Voters in Greenland have elected the main opposition left-wing environmentalist party in general elections on Tuesday Apr. 6.
Official results on Wednesday Apr. 7 showed that the Inuit Ataqatigiit party had received 37 percent of the votes over the incumbent center-left Siumut party, which secured 29 percent of the seats.
The Siumut party had been in power most of the time since 1979, according to Reuters. The Inuit Ataqatigiit party had run on a campaign against a project to dig up rare earth metals from what is one of the earth’s biggest deposits, according to DW.
The proposed international mining project by Greenland Minerals, an Australian-based company with Chinese ownership, was looking to gain a license to operate the Kvanefjeld mine in southern Greenland, according to the Guardian.
The company said that the mine has “the potential to become the most significant Western world producer of rare earths,” which are used in everything from cellphones to rechargeable batteries, and will also create uranium as a byproduct, according to the New York Times. “The people have spoken,” Múte B. Egede, the leader of Inuit Ataqatigiit, told Danish broadcaster DR, adding that it would halt the mining project. “We must listen to the voters who are worried.

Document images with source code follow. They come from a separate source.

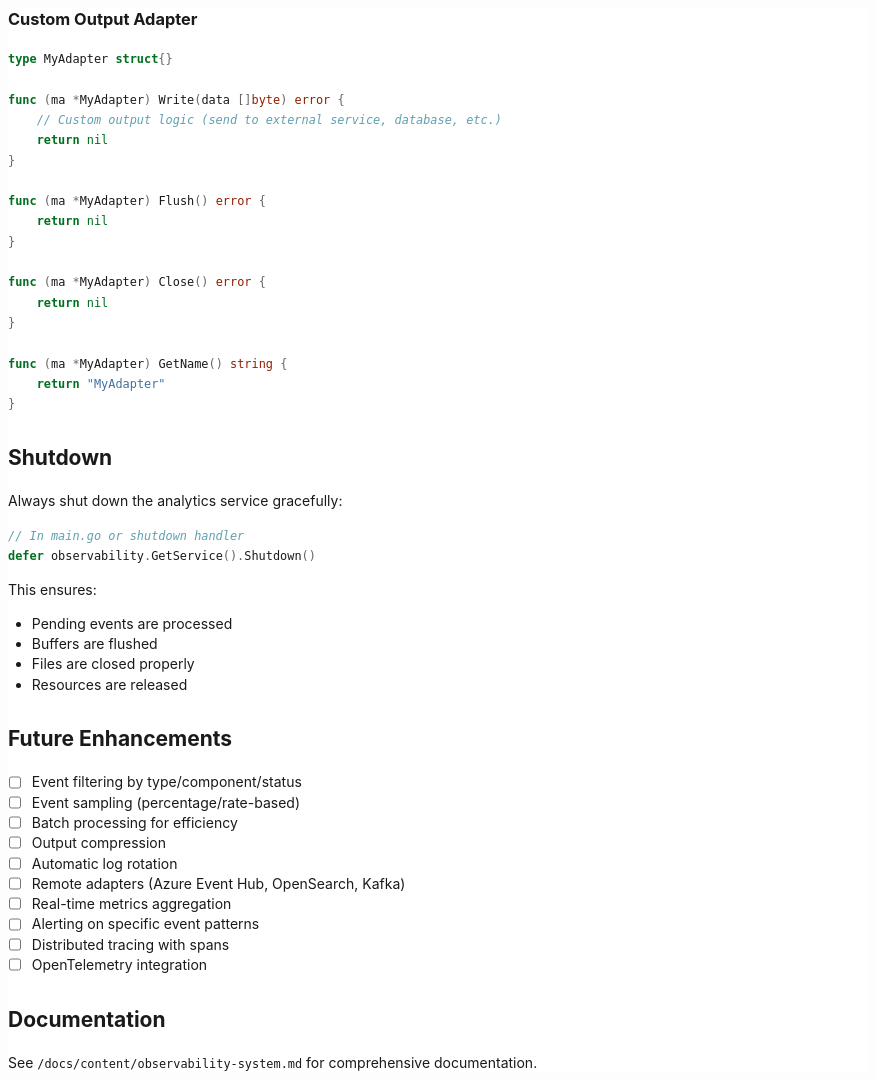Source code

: ### Custom Output Adapter

```go
type MyAdapter struct{}

func (ma *MyAdapter) Write(data []byte) error {
    // Custom output logic (send to external service, database, etc.)
    return nil
}

func (ma *MyAdapter) Flush() error {
    return nil
}

func (ma *MyAdapter) Close() error {
    return nil
}

func (ma *MyAdapter) GetName() string {
    return "MyAdapter"
}
```

## Shutdown

Always shut down the analytics service gracefully:

```go
// In main.go or shutdown handler
defer observability.GetService().Shutdown()
```

This ensures:
- Pending events are processed
- Buffers are flushed
- Files are closed properly
- Resources are released

## Future Enhancements

- [ ] Event filtering by type/component/status
- [ ] Event sampling (percentage/rate-based)
- [ ] Batch processing for efficiency
- [ ] Output compression
- [ ] Automatic log rotation
- [ ] Remote adapters (Azure Event Hub, OpenSearch, Kafka)
- [ ] Real-time metrics aggregation
- [ ] Alerting on specific event patterns
- [ ] Distributed tracing with spans
- [ ] OpenTelemetry integration

## Documentation

See `/docs/content/observability-system.md` for comprehensive documentation.
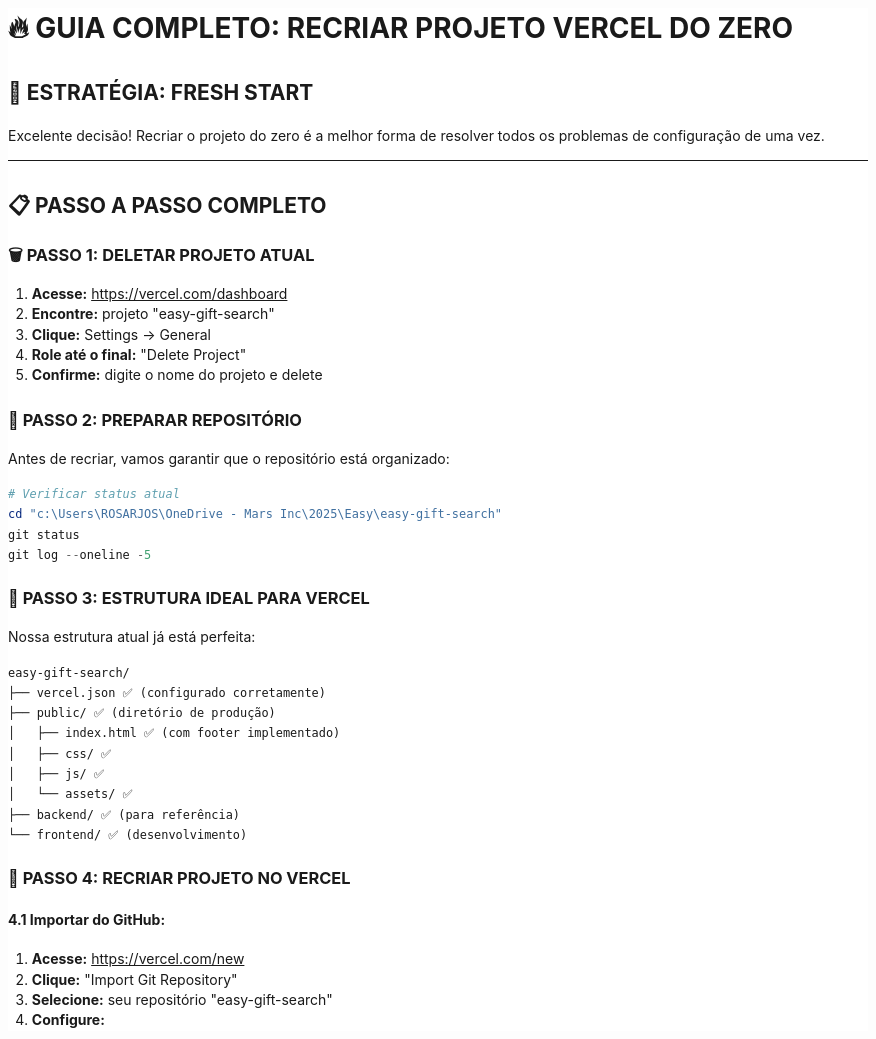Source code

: # 🔥 GUIA COMPLETO: RECRIAR PROJETO VERCEL DO ZERO

## 🎯 ESTRATÉGIA: FRESH START

Excelente decisão! Recriar o projeto do zero é a melhor forma de resolver todos os problemas de configuração de uma vez.

---

## 📋 PASSO A PASSO COMPLETO

### 🗑️ **PASSO 1: DELETAR PROJETO ATUAL**

1. **Acesse:** https://vercel.com/dashboard
2. **Encontre:** projeto "easy-gift-search"
3. **Clique:** Settings → General
4. **Role até o final:** "Delete Project"
5. **Confirme:** digite o nome do projeto e delete

### 🔧 **PASSO 2: PREPARAR REPOSITÓRIO**

Antes de recriar, vamos garantir que o repositório está organizado:

```powershell
# Verificar status atual
cd "c:\Users\ROSARJOS\OneDrive - Mars Inc\2025\Easy\easy-gift-search"
git status
git log --oneline -5
```

### 📁 **PASSO 3: ESTRUTURA IDEAL PARA VERCEL**

Nossa estrutura atual já está perfeita:

```
easy-gift-search/
├── vercel.json ✅ (configurado corretamente)
├── public/ ✅ (diretório de produção)
│   ├── index.html ✅ (com footer implementado)
│   ├── css/ ✅
│   ├── js/ ✅
│   └── assets/ ✅
├── backend/ ✅ (para referência)
└── frontend/ ✅ (desenvolvimento)
```

### 🚀 **PASSO 4: RECRIAR PROJETO NO VERCEL**

#### **4.1 Importar do GitHub:**
1. **Acesse:** https://vercel.com/new
2. **Clique:** "Import Git Repository"
3. **Selecione:** seu repositório "easy-gift-search"
4. **Configure:**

We say no to uranium mining,” he said in a statement to KNR.
“It’s not that Greenlanders don’t want mining, but they don’t want dirty mining,” Mikaa Mered, a lecturer on Arctic affairs at HEC business school in Paris, told Reuters. “Greenlanders are sending a strong message that for them it’s not worth sacrificing the environment to achieve independence and economic development,” Mered said.
The vote also highlights the semiautonomous territory of Denmark’s “growing geopolitical significance on a warming planet as its polar seas become more navigable and as the melting ice unveils newly accessible resources, including the rare earths that play an essential part in the production of many alternative energy sources.” the Times reported. The Inuit Ataqatigiit will now need to negotiate a coalition to form a government.